つくばの男性が1億円寄付(Yahoo!ニュース)

今年3月に87歳で亡くなったつくば市出身の男性が、遺言により同市社会福祉協議会(久保田尚勇会長)に約1億円を寄付した。これを受け、同協議会は3日、親族に感謝状を贈呈した。
 寄付したのは故・皆川重兵衛さん。生前、資産を銀行に託し、死後、銀行を通じて同協議会に大金が寄付された。
 皆川さんは大正8年、旧田井村(現つくば市)の生まれ。父が眼科医という裕福な家庭で育ったが、戦後の混乱や病気による父の医師廃業で一度は、資産を失った。その後は、日用品やお茶などの行商をしながら両親と3人で倹約生活を送り、蓄財したという。

偉いとか立派とか真似できない…とかいろいろな感想はあるでしょうが、私は単純にここまで人生を楽しんだということを素直に尊敬します。一度資産を失い、行商をしながら倹約生活でお金を貯めながら……いつから彼はそのお金を「寄付する」という考えを持ち始めていたのでしょうか。


最初は別な目標があったのかもしれない。不意の病気や怪我に備えるためであったかもしれない。でも、あるときある瞬間に「そんなものいらない」と気づいてから、彼の人生は違った色に回り始めたのではないでしょうか。自分のためでなく他人のために、そして直接ほめられることもお礼を言われることもない状況で、自分の人生を誰かに捧げることを人生の目的にすること。それはきっとものすごく爽やかで楽しい人生だったのではないでしょうか。寄付というその行為でなく、そこに向かって人生の全てをくみ上げるという行為が彼は楽しかったのだと思います。


それにしても、彼にこんなことを思いつかせたのは何だったのでしょう。子どもの頃にそういう話を読んだりした?あるいは誰かの話を聞いて?時には挫けそうになったり無意味なことをしていると思ったりすることもあったかもしれません。そんなとき彼を支えたのは何だったのか?……今となっては分からないことばかりです。

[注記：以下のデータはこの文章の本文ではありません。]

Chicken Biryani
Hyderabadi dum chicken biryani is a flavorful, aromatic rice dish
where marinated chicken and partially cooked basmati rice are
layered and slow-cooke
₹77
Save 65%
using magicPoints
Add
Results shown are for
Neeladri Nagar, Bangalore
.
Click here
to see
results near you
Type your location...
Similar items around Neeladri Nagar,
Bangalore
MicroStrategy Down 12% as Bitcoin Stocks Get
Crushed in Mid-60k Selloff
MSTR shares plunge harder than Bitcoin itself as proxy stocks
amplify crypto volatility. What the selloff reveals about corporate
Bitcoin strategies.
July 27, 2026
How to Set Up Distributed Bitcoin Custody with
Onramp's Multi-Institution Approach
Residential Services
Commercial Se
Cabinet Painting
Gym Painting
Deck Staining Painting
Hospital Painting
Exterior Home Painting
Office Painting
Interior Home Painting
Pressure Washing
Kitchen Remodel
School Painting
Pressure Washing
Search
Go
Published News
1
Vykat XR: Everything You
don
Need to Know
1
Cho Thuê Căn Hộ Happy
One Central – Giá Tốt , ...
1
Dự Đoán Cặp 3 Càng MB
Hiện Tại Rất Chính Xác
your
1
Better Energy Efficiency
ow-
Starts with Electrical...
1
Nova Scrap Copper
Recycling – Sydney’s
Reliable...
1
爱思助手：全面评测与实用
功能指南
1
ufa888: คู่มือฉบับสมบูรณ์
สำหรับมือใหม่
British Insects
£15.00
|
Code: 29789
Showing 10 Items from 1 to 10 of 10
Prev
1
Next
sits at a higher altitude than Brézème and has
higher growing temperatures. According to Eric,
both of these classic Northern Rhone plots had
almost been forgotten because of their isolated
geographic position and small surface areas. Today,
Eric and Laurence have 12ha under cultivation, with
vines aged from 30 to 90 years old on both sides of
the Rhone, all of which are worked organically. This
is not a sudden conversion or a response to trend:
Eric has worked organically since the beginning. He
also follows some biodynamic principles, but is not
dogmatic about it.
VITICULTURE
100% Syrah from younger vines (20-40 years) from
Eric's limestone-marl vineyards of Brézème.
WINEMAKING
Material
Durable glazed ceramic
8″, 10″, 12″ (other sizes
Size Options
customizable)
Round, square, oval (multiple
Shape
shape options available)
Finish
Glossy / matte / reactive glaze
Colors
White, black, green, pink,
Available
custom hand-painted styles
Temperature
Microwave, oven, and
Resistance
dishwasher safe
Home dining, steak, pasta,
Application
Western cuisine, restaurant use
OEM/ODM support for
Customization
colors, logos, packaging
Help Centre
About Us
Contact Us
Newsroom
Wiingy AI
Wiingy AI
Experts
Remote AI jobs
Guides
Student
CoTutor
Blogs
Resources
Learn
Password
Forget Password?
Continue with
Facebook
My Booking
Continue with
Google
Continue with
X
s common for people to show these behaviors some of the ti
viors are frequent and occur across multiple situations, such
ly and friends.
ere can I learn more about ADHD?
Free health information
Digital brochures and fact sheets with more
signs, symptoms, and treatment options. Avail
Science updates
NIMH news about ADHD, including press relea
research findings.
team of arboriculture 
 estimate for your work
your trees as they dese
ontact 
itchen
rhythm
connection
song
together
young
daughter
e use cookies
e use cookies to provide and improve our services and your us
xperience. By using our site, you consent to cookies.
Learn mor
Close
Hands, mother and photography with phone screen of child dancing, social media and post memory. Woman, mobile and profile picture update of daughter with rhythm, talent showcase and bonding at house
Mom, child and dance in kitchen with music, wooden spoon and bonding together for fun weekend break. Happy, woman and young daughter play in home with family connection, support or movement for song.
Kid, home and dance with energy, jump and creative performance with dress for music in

別に善意であったかどうかも分からない、単に使い道を思いつかない発想の貧困に過ぎなかったのかもしれない、それでも、寄付をきめてからの彼の人生がとても楽しい物だったろうことは想像がつきます。


人生を楽しんだ偉大な先人に、素直に敬意を表したいと思います。


(追記)
遺言状に「つくば市の老人や貧困者、孤児などの救済と社会福祉の向上に役立ててください」とあったと言います。ですが、多分その具体的な内容自体は後付けだったのではないかと想像します。また、蛇足ながら金額の大小の問題でもありません。